- [WHAT IS REQUIRED]
Given the material below, output exactly the lines from the line with "right ear: (428, 284)" to the line with "left ear: (1551, 303)", both ends included, and no other lines.

- [MATERIAL PROVIDED]

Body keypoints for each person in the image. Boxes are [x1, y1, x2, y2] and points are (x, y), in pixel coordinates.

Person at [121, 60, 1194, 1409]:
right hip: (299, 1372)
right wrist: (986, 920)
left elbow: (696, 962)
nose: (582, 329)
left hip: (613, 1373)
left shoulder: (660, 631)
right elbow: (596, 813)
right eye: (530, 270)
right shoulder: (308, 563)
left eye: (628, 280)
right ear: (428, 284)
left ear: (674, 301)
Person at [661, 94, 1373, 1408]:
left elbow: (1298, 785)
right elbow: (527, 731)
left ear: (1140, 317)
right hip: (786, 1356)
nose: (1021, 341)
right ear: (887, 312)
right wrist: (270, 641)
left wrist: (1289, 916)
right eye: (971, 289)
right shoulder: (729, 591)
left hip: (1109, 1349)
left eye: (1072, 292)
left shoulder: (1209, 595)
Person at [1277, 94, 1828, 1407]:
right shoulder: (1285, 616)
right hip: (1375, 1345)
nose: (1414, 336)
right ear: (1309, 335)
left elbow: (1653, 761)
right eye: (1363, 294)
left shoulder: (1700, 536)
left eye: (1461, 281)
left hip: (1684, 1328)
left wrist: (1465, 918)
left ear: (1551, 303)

...

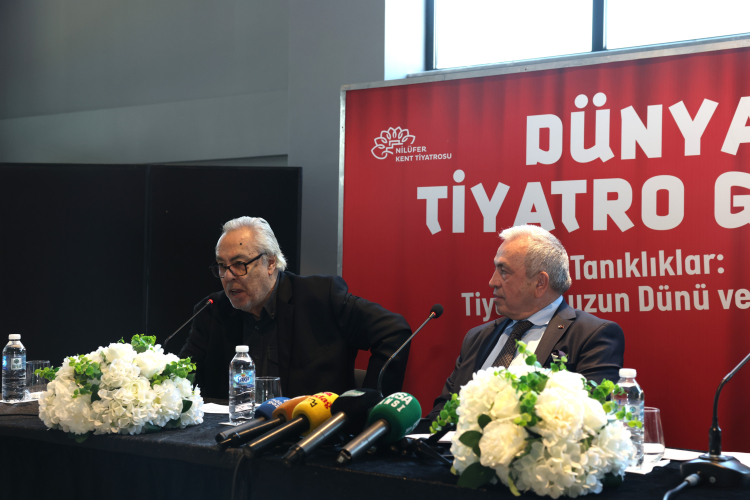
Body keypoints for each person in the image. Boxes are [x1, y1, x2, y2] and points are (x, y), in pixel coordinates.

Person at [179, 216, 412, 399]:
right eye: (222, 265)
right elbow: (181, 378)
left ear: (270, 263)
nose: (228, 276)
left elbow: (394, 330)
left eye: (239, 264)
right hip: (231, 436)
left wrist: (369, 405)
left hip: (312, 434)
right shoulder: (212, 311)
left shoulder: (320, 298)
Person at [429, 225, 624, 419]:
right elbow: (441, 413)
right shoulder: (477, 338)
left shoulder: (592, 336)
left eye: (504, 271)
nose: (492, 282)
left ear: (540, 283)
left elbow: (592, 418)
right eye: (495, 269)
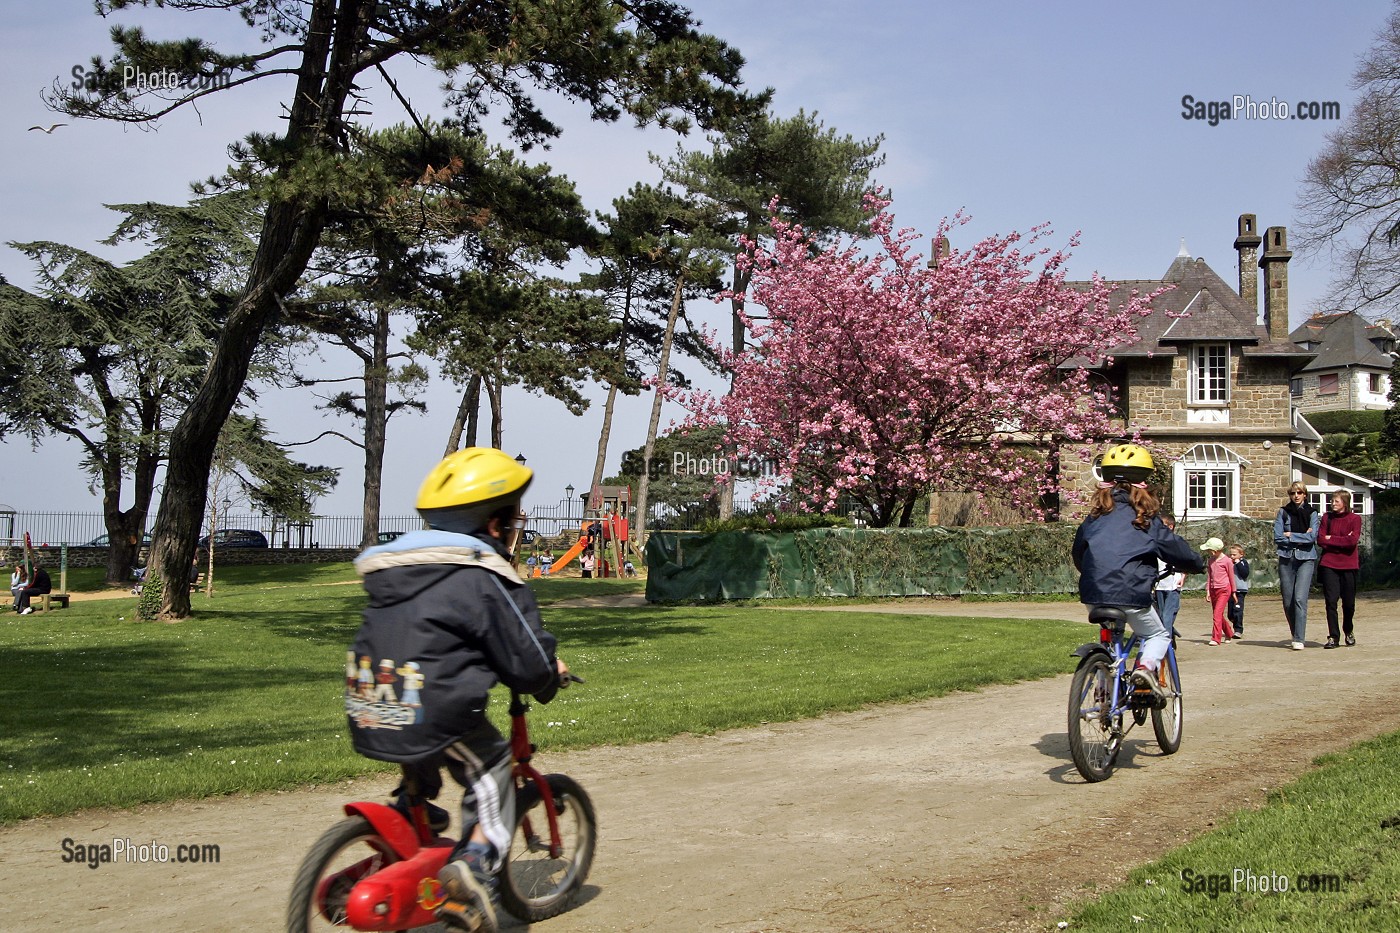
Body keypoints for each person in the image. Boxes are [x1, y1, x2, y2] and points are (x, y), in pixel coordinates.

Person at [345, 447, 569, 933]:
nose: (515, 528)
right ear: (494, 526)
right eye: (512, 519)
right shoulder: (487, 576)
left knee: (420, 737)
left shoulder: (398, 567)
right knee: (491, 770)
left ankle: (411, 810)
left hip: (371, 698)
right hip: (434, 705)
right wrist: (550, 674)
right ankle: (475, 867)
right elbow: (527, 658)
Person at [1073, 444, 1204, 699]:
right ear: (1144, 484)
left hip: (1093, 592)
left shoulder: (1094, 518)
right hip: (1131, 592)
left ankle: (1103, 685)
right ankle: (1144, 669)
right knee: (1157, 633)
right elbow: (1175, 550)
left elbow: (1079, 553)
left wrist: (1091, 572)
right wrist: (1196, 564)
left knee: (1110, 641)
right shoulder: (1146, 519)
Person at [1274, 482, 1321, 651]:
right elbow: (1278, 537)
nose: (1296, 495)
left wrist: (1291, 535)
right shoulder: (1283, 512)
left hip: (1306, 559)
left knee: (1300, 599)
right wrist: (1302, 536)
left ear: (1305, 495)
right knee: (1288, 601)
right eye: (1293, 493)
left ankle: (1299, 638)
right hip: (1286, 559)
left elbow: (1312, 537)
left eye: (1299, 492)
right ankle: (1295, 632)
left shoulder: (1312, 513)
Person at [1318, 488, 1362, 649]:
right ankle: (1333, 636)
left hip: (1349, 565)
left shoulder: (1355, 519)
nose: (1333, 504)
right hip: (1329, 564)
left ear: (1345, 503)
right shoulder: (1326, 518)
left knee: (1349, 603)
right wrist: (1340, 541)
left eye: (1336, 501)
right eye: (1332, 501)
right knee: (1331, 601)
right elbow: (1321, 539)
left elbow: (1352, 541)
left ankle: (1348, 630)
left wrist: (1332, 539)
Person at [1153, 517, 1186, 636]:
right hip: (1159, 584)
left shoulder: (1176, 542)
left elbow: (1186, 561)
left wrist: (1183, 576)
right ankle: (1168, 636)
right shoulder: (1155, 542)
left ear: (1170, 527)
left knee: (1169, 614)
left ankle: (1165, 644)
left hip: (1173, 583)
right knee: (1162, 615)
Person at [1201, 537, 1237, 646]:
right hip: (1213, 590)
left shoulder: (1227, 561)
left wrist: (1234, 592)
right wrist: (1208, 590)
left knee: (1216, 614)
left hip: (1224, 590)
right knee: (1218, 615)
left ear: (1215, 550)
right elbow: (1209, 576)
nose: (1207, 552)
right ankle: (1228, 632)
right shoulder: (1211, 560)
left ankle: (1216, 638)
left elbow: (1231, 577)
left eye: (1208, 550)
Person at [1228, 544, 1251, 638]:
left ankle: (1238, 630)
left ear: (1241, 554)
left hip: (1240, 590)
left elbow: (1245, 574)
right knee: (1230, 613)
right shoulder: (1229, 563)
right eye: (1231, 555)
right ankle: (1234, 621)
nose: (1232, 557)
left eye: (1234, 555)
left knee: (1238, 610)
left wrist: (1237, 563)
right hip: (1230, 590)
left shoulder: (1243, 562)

- [THE COMPLETED TASK]
right ear: (428, 284)
left ear: (674, 301)
Person at [661, 94, 1373, 1408]:
left elbow: (1298, 785)
right elbow: (527, 731)
left ear: (1140, 317)
right hip: (786, 1356)
nose: (1021, 341)
right ear: (887, 312)
right wrist: (270, 641)
left wrist: (1289, 916)
right eye: (971, 289)
right shoulder: (729, 591)
left hip: (1109, 1349)
left eye: (1072, 292)
left shoulder: (1209, 595)
Person at [1277, 94, 1828, 1407]:
right shoulder: (1285, 616)
right hip: (1375, 1345)
nose: (1414, 336)
right ear: (1309, 335)
left elbow: (1653, 761)
right eye: (1363, 294)
left shoulder: (1700, 536)
left eye: (1461, 281)
left hip: (1684, 1328)
left wrist: (1465, 918)
left ear: (1551, 303)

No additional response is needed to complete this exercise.